■ **WHAT THIS TASK INVOLVES**
Copy each line below exactly and leave the pictures out.

■ **GIVEN INFORMATION**
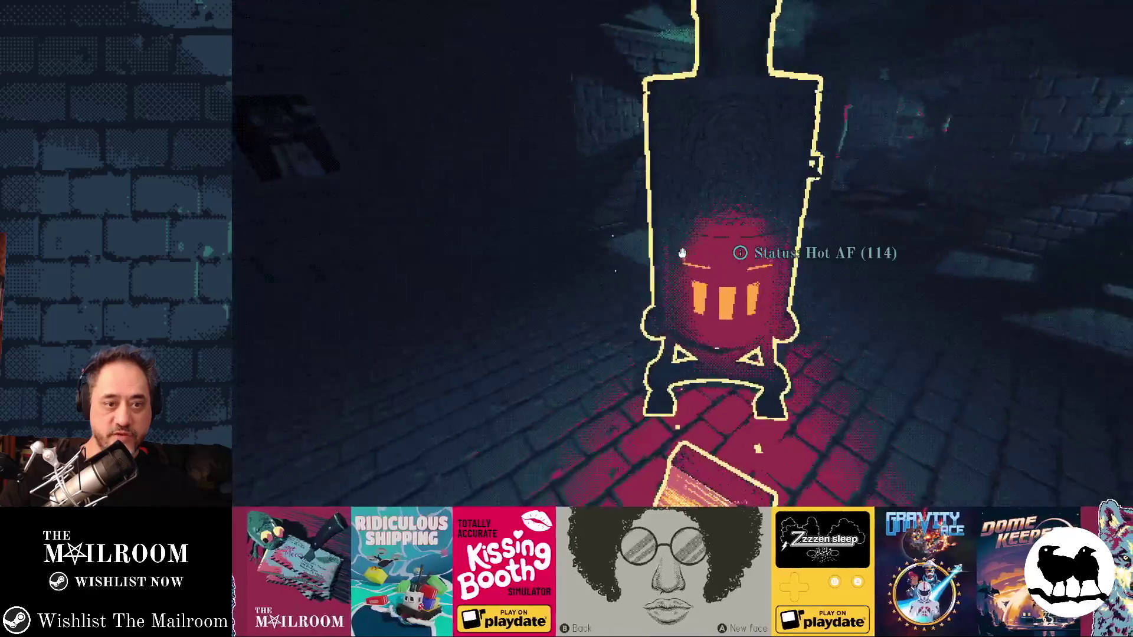
Step: Fetch the spellbook via the console, read its furnace spell page, then drop it, leaving a blue glow
key(grave)
text(a s)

■ **ANSWER FOR THIS EXERCISE**
Step: Fetch the spellbook via the console, read its furnace spell page, then drop it, leaving a blue glow
key(grave)
text(a s)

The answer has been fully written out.